▸ THE RECORDS:
==================================================

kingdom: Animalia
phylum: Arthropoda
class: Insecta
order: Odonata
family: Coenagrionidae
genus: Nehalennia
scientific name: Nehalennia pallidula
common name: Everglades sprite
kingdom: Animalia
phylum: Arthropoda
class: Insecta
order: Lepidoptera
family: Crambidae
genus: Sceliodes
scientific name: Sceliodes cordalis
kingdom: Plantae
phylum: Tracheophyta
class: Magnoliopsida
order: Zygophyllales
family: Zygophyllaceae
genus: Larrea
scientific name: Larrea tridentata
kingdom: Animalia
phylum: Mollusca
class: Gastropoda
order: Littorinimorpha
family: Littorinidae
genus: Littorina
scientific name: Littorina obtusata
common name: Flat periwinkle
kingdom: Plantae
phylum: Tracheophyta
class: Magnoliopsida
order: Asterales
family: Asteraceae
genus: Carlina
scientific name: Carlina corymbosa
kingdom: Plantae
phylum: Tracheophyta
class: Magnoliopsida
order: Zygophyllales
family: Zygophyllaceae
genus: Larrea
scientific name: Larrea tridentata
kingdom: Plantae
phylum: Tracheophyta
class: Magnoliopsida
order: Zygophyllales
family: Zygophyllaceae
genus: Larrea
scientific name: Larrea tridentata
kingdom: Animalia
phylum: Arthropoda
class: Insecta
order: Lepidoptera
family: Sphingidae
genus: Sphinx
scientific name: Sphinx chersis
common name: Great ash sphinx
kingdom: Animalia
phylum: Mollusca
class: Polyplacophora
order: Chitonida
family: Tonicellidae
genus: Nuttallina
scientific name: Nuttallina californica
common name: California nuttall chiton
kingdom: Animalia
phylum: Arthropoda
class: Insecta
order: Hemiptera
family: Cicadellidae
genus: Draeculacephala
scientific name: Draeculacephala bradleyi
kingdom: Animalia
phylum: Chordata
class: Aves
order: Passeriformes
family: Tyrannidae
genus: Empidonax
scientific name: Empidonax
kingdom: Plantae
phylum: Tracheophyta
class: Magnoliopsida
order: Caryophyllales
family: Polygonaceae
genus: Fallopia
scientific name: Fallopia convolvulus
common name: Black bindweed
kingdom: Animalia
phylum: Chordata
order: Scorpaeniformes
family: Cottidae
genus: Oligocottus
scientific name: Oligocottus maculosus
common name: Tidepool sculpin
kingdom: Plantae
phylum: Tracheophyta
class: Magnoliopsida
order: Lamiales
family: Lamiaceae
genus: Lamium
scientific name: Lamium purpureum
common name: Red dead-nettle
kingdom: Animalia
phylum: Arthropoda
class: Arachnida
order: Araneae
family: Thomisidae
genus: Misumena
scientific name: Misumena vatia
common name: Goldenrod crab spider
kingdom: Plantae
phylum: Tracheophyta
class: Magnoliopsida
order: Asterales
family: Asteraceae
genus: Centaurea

==================================================

▸ AIM: Repeat the lines of the entries above, starting with the line containing "common name: Great ash sphinx" and ending with the line containing "order: Lamiales", both included, and leave every line unchanged.

▸ THE OUTPUT:
common name: Great ash sphinx
kingdom: Animalia
phylum: Mollusca
class: Polyplacophora
order: Chitonida
family: Tonicellidae
genus: Nuttallina
scientific name: Nuttallina californica
common name: California nuttall chiton
kingdom: Animalia
phylum: Arthropoda
class: Insecta
order: Hemiptera
family: Cicadellidae
genus: Draeculacephala
scientific name: Draeculacephala bradleyi
kingdom: Animalia
phylum: Chordata
class: Aves
order: Passeriformes
family: Tyrannidae
genus: Empidonax
scientific name: Empidonax
kingdom: Plantae
phylum: Tracheophyta
class: Magnoliopsida
order: Caryophyllales
family: Polygonaceae
genus: Fallopia
scientific name: Fallopia convolvulus
common name: Black bindweed
kingdom: Animalia
phylum: Chordata
order: Scorpaeniformes
family: Cottidae
genus: Oligocottus
scientific name: Oligocottus maculosus
common name: Tidepool sculpin
kingdom: Plantae
phylum: Tracheophyta
class: Magnoliopsida
order: Lamiales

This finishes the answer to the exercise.